Matt Hancock may have been swayed by what the CMO and SAGE are telling him. But he and they have failed to share the evidence to justify their edicts. Far less have they explained why they reject the successful approach of other countries who have avoided harsh lockdowns, or the approach from the eminent international scientists and medical practitioners supporting the Great Barrington declaration. This is cowardly and non-accountable to us, the taxpayers who fund the NHS and pay their wages.

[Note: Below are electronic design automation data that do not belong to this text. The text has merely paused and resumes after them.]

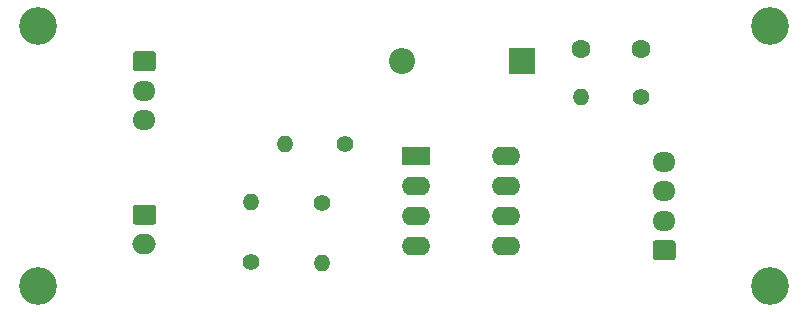
<source format=gbr>
%TF.GenerationSoftware,KiCad,Pcbnew,5.1.10-88a1d61d58~90~ubuntu20.04.1*%
%TF.CreationDate,2022-03-31T22:16:58+01:00*%
%TF.ProjectId,piezo_amplifier,7069657a-6f5f-4616-9d70-6c6966696572,rev?*%
%TF.SameCoordinates,Original*%
%TF.FileFunction,Soldermask,Top*%
%TF.FilePolarity,Negative*%
%FSLAX46Y46*%
G04 Gerber Fmt 4.6, Leading zero omitted, Abs format (unit mm)*
G04 Created by KiCad (PCBNEW 5.1.10-88a1d61d58~90~ubuntu20.04.1) date 2022-03-31 22:16:58*
%MOMM*%
%LPD*%
G01*
G04 APERTURE LIST*
%ADD10C,1.400000*%
%ADD11O,1.400000X1.400000*%
%ADD12C,1.600000*%
%ADD13R,2.200000X2.200000*%
%ADD14O,2.200000X2.200000*%
%ADD15C,3.200000*%
%ADD16O,2.000000X1.700000*%
%ADD17O,1.950000X1.700000*%
%ADD18R,2.400000X1.600000*%
%ADD19O,2.400000X1.600000*%
G04 APERTURE END LIST*
D10*
%TO.C,R3*%
X97000000Y-117000000D03*
D11*
X91920000Y-117000000D03*
%TD*%
D12*
%TO.C,C1*%
X122000000Y-109000000D03*
X117000000Y-109000000D03*
%TD*%
D13*
%TO.C,D1*%
X112000000Y-110000000D03*
D14*
X101840000Y-110000000D03*
%TD*%
D15*
%TO.C,H1*%
X71000000Y-107000000D03*
%TD*%
%TO.C,H2*%
X71000000Y-129000000D03*
%TD*%
%TO.C,H3*%
X133000000Y-107000000D03*
%TD*%
%TO.C,H4*%
X133000000Y-129000000D03*
%TD*%
%TO.C,J1*%
G36*
G01*
X79250000Y-122150000D02*
X80750000Y-122150000D01*
G75*
G02*
X81000000Y-122400000I0J-250000D01*
G01*
X81000000Y-123600000D01*
G75*
G02*
X80750000Y-123850000I-250000J0D01*
G01*
X79250000Y-123850000D01*
G75*
G02*
X79000000Y-123600000I0J250000D01*
G01*
X79000000Y-122400000D01*
G75*
G02*
X79250000Y-122150000I250000J0D01*
G01*
G37*
D16*
X80000000Y-125500000D03*
%TD*%
%TO.C,J2*%
G36*
G01*
X124725000Y-126850000D02*
X123275000Y-126850000D01*
G75*
G02*
X123025000Y-126600000I0J250000D01*
G01*
X123025000Y-125400000D01*
G75*
G02*
X123275000Y-125150000I250000J0D01*
G01*
X124725000Y-125150000D01*
G75*
G02*
X124975000Y-125400000I0J-250000D01*
G01*
X124975000Y-126600000D01*
G75*
G02*
X124725000Y-126850000I-250000J0D01*
G01*
G37*
D17*
X124000000Y-123500000D03*
X124000000Y-121000000D03*
X124000000Y-118500000D03*
%TD*%
D11*
%TO.C,R1*%
X89000000Y-121920000D03*
D10*
X89000000Y-127000000D03*
%TD*%
%TO.C,R2*%
X95000000Y-122000000D03*
D11*
X95000000Y-127080000D03*
%TD*%
%TO.C,R4*%
X116920000Y-113000000D03*
D10*
X122000000Y-113000000D03*
%TD*%
%TO.C,RV1*%
G36*
G01*
X79275000Y-109150000D02*
X80725000Y-109150000D01*
G75*
G02*
X80975000Y-109400000I0J-250000D01*
G01*
X80975000Y-110600000D01*
G75*
G02*
X80725000Y-110850000I-250000J0D01*
G01*
X79275000Y-110850000D01*
G75*
G02*
X79025000Y-110600000I0J250000D01*
G01*
X79025000Y-109400000D01*
G75*
G02*
X79275000Y-109150000I250000J0D01*
G01*
G37*
D17*
X80000000Y-112500000D03*
X80000000Y-115000000D03*
%TD*%
D18*
%TO.C,U1*%
X103000000Y-118000000D03*
D19*
X110620000Y-125620000D03*
X103000000Y-120540000D03*
X110620000Y-123080000D03*
X103000000Y-123080000D03*
X110620000Y-120540000D03*
X103000000Y-125620000D03*
X110620000Y-118000000D03*
%TD*%
M02*

</source>
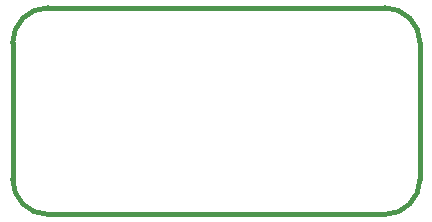
<source format=gbr>
%FSLAX34Y34*%
G04 Gerber Fmt 3.4, Leading zero omitted, Abs format*
G04 (created by PCBNEW (2014-03-19 BZR 4756)-product) date Tue 03 Jun 2014 23:20:07 BST*
%MOIN*%
G01*
G70*
G90*
G04 APERTURE LIST*
%ADD10C,0.005906*%
%ADD11C,0.015000*%
G04 APERTURE END LIST*
G54D10*
G54D11*
X56535Y-39566D02*
X67756Y-39566D01*
X55354Y-45275D02*
X55354Y-40747D01*
X56535Y-46456D02*
X67756Y-46456D01*
X68937Y-45275D02*
X68937Y-40747D01*
X55354Y-45275D02*
G75*
G03X56535Y-46456I1181J0D01*
G74*
G01*
X56535Y-39566D02*
G75*
G03X55354Y-40747I0J-1181D01*
G74*
G01*
X67756Y-46456D02*
G75*
G03X68937Y-45275I0J1181D01*
G74*
G01*
X68937Y-40747D02*
G75*
G03X67756Y-39566I-1181J0D01*
G74*
G01*
M02*

</source>
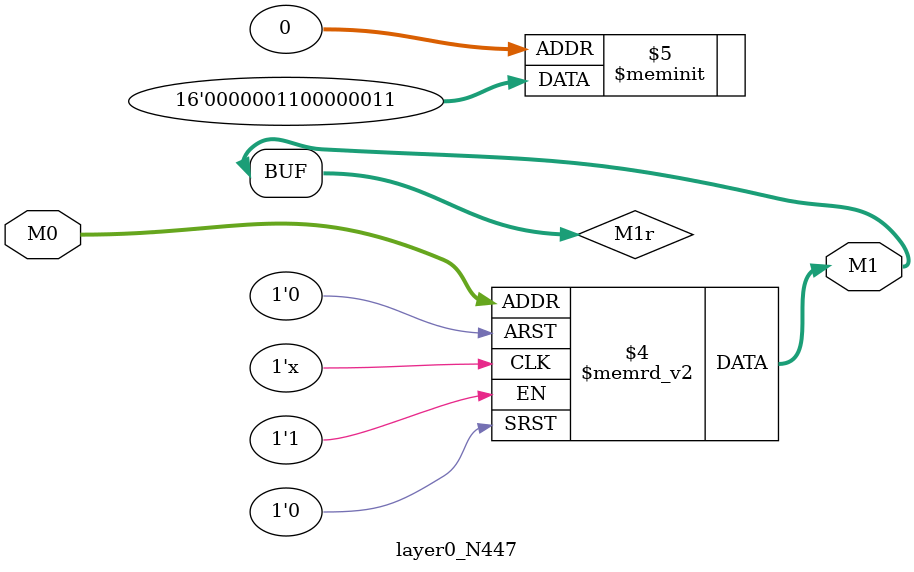
<source format=v>
module layer0_N447 ( input [2:0] M0, output [1:0] M1 );

	(*rom_style = "distributed" *) reg [1:0] M1r;
	assign M1 = M1r;
	always @ (M0) begin
		case (M0)
			3'b000: M1r = 2'b11;
			3'b100: M1r = 2'b11;
			3'b010: M1r = 2'b00;
			3'b110: M1r = 2'b00;
			3'b001: M1r = 2'b00;
			3'b101: M1r = 2'b00;
			3'b011: M1r = 2'b00;
			3'b111: M1r = 2'b00;

		endcase
	end
endmodule

</source>
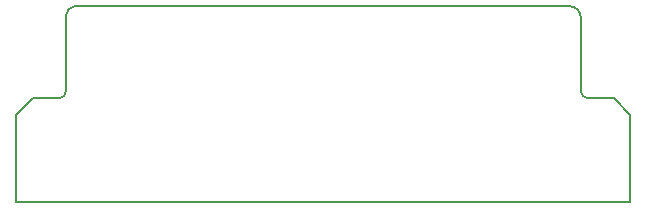
<source format=gbr>
G04 #@! TF.FileFunction,Profile,NP*
%FSLAX46Y46*%
G04 Gerber Fmt 4.6, Leading zero omitted, Abs format (unit mm)*
G04 Created by KiCad (PCBNEW 4.0.4-stable) date 05/15/17 15:10:48*
%MOMM*%
%LPD*%
G01*
G04 APERTURE LIST*
%ADD10C,0.100000*%
%ADD11C,0.150000*%
G04 APERTURE END LIST*
D10*
D11*
X170400000Y-86400000D02*
X170400000Y-92600000D01*
X173200000Y-93200000D02*
X171000000Y-93200000D01*
X174600000Y-94600000D02*
X173200000Y-93200000D01*
X174600000Y-102000000D02*
X174600000Y-94600000D01*
X122600000Y-102000000D02*
X174600000Y-102000000D01*
X122600000Y-94600000D02*
X122600000Y-102000000D01*
X124000000Y-93200000D02*
X122600000Y-94600000D01*
X126200000Y-93200000D02*
X124000000Y-93200000D01*
X126800000Y-92400000D02*
X126800000Y-92600000D01*
X126200000Y-93200000D02*
G75*
G03X126800000Y-92600000I0J600000D01*
G01*
X126800000Y-86200000D02*
X126800000Y-92400000D01*
X170400000Y-92600000D02*
G75*
G03X171000000Y-93200000I600000J0D01*
G01*
X127600000Y-85400000D02*
X169400000Y-85400000D01*
X127600000Y-85400000D02*
G75*
G03X126800000Y-86200000I0J-800000D01*
G01*
X170400000Y-86400000D02*
G75*
G03X169400000Y-85400000I-1000000J0D01*
G01*
M02*

</source>
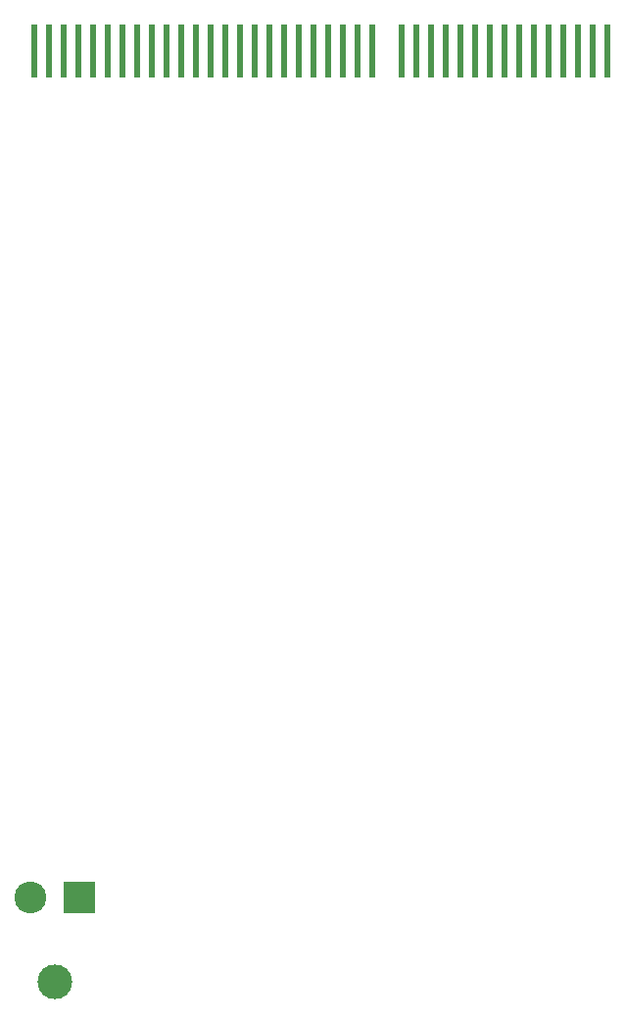
<source format=gbr>
%TF.GenerationSoftware,Altium Limited,Altium Designer,22.9.1 (49)*%
G04 Layer_Color=255*
%FSLAX45Y45*%
%MOMM*%
%TF.SameCoordinates,682DF52B-C038-4893-B781-CD12F227844D*%
%TF.FilePolarity,Positive*%
%TF.FileFunction,Pads,Bot*%
%TF.Part,Single*%
G01*
G75*
%TA.AperFunction,SMDPad,CuDef*%
%ADD26R,0.53000X4.57200*%
%TA.AperFunction,ComponentPad*%
%ADD36C,3.00000*%
%ADD37R,2.75000X2.75000*%
%ADD38C,2.75000*%
D26*
X5238700Y9760000D02*
D03*
X7270700D02*
D03*
X7143700D02*
D03*
X7016700D02*
D03*
X6889700D02*
D03*
X6762700D02*
D03*
X6635700D02*
D03*
X6508700D02*
D03*
X6381700D02*
D03*
X6254700D02*
D03*
X6127700D02*
D03*
X6000700D02*
D03*
X5873700D02*
D03*
X5746700D02*
D03*
X5619700D02*
D03*
X5492700D02*
D03*
X5111700D02*
D03*
X4984700D02*
D03*
X4857700D02*
D03*
X4730700D02*
D03*
X4603700D02*
D03*
X4476700D02*
D03*
X4349700D02*
D03*
X4222700D02*
D03*
X4095700D02*
D03*
X3968700D02*
D03*
X3841700D02*
D03*
X3714700D02*
D03*
X3587700D02*
D03*
X3460700D02*
D03*
X3333700D02*
D03*
X3206700D02*
D03*
X3079700D02*
D03*
X2952700D02*
D03*
X2825700D02*
D03*
X2698700D02*
D03*
X2571700D02*
D03*
X2444700D02*
D03*
X2317700D02*
D03*
D36*
X2500000Y1720000D02*
D03*
D37*
X2710000Y2450000D02*
D03*
D38*
X2290000D02*
D03*
%TF.MD5,74c449be7d9ecf598565be38bf85f3b2*%
M02*

</source>
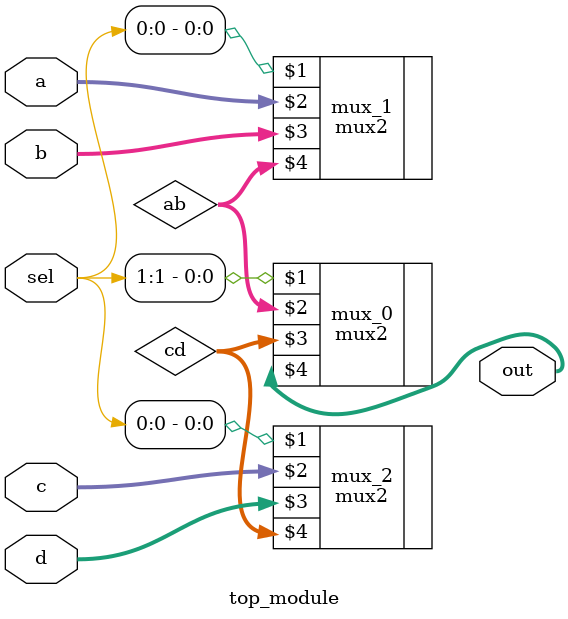
<source format=v>
module top_module (
    input [1:0] sel,
    input [7:0] a,
    input [7:0] b,
    input [7:0] c,
    input [7:0] d,
    output [7:0] out  ); //

   wire [7:0] ab, cd;
mux2 mux_0 (sel[1], ab, cd, out);
mux2 mux_1 (sel[0], a, b, ab);
mux2 mux_2 (sel[0], c, d, cd);

endmodule

</source>
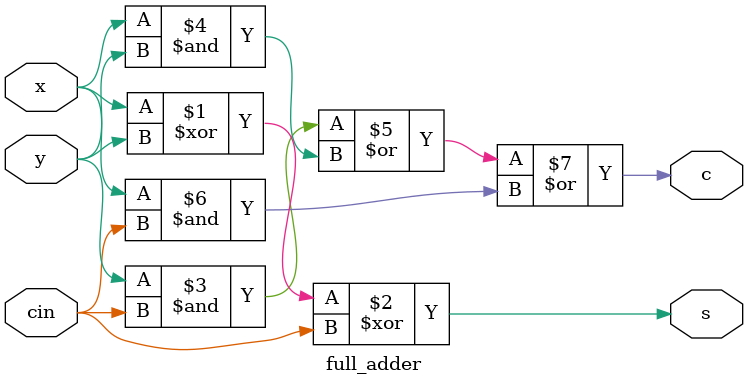
<source format=sv>
`timescale 1ns / 1ps


module N_bit_adder(a,b,sum);
parameter N=32;
input [N-1:0] a,b; 
output[N-1:0] sum;

wire carry_out;
wire [N-1:0] carry;
 genvar i;
 generate 
 for(i=0;i<N;i++)
  begin: N_bit_adder
  
 if(i==0)
 half_adder f(a[0],b[0],sum[0],carry[0]);
  else 
 full_adder f(a[i],b[i],sum[i],carry[i]);
   end  
 assign carry_out = carry[N-1];
 endgenerate 
endmodule


module half_adder(x,y,s,c);
input x,y;
output s,c;

assign s=x^y;
assign c=x&y;
endmodule 

module full_adder(x,y,cin,s,c);
input x,y,cin;
output s,c;

assign s=(x^y)^cin;
assign c=(y&cin)|(x&y)|(x&cin);
endmodule

</source>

I will correct Matt Hancock’s quote: “This year… the NHS failed us, it cannot be relied upon for urgent or chronic care, and this catastrophic failure of care will go on for years.”
He should resign.”
The decisions around circumstances that may lead a person who relies on their salary to say “I was just doing my job” are very much for the judgement of the individual, and not for others to criticise provided they stay within the law. NHS workers are still delivering healthcare , as this good man describes,- even if it is in a Service much depleted by the disgraceful motions of its controllers.
Messrs Johnson, Hancock and crew were advised by the Depatment of Health report (published here on the Resources page) of 8th April this year that the closure of the Service to non-virus patients for elective surgery or consultations could result in 165 000 deaths additional to what otherwise might be expected. They went ahead anyway, despite the fact that the need for “flattening the curve” was already, by the trajectory of the flu epidemic in countries ahead of the UK infection, entirely unnecessary. Indeed those trajectories, when compared to earlier years were already pointing us to an undertstanding that what were facing was no morer than the normal annual flu epidemic.
A reckless act that costs lives has, or should have, serious consquences for the reckless person. This situation is no exception to that, and we should expect to see a proper and objective consideration of these events in due course with a view to the prosecution of persons where there is felt to be a case to answer.